Abbi and Ilana’s messy evolution is something everyone can relate to.

The latest season of "Broad City" brought us all the crazy, half-baked shenanigans and surprise celebrity cameos (Hillary Clinton?!) that we've come to love about the show. But it also nailed something that so few comedies get about being a young single woman -- that weird transition period between your late 20s into your early 30s, when many women begin to realize that their choices will truly impact the rest of their lives. 

Like its contemporary "Girls," earlier seasons of "Broad City" featured its main characters go from one crazy scenario to the next with few concrete ramifications. But in Season 3 of "Broad City," Abbi and Ilana were forced to deal with the actual, real-life repercussions of their antics. Abbi's main wake up call was in facing the fallout from lying to Ilana about her secret relationship with Trey. 

And Ilana, gloriously, was finally fired from Deals Deals Deals, after years of taking naps on the job, showing up four hours late to work, and just being overall obnoxious. She also was forced to confront the fact that Lincoln (Hannibal Buress), her friend with benefits, wanted to break off their arrangement in order to pursue a monogamous relationship. 

At a special preview screening of the "Broad City" season finale at the Tribeca Film Festival on Sunday, Abbi Jacobson, Ilana Glazer and writers Paul Downs and Lucia Aniello talked about why the drastic changes to the characters' lives this season was so intriguing.

"In your 20s there's a string of adventures you have. And now the girls are kind of evolving as people," Downs, who plays Trey on the show, said. "And now their actions have repercussions. It's kind of cool to see what that means for both of them." 

And for Glazer, the evolution of Abbi and Ilana mimics the evolution of her and Jacobson in real-life, who began doing the show in their early-to-mid 20s and are now 28 and 32, respectively. 

"We're getting older, too. So, it's like, OK. How long are we gonna do this? [We need] to allow room for change. I think the show can record evolution." 

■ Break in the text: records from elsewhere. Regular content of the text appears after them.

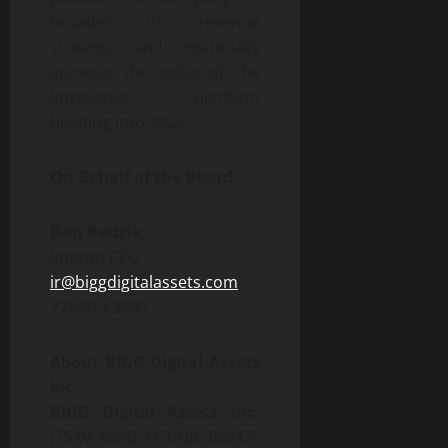
broaden its revenue
streams and materially
increase the value of the
Intraverse platform
heading into 2026.
On Behalf of the Board
Dan Reitzik
Interim CEO
ir@biggdigitalassets.com
778.819.3890
About BIGG Digital Assets
Inc.
BIGG Digital Assets Inc.
(TSXV: BIGG; OTCQB: BBKCF;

What's been most compelling about this season of "Broad City" is that its showing new glimpses of the characters' personalities, but not at the expense of the quirks that fans have come to know and love. Despite the over-the-top humor of the show, it's a refreshingly honest approach -- revealing that becoming a real adult is a gradual process, one that doesn't necessarily culminate with having kids or getting married or having it all figured out. 

In the Season 3 finale, set to air appropriately this Wednesday on 4/20, Abbi and Ilana are still very much up to their same old antics (Ilana wants to join the "mohel high" club during their flight to Israel, Abbi will stop at nothing to find a tampon). They're still hilariously ridiculous, reckless, a little obnoxious. But the world of the show, which in the past has stretched itself to accommodate their antics, is pushing back against them, challenging them. It's refreshing: Abbi and Ilana are finally growing up, and that's not such a bad thing.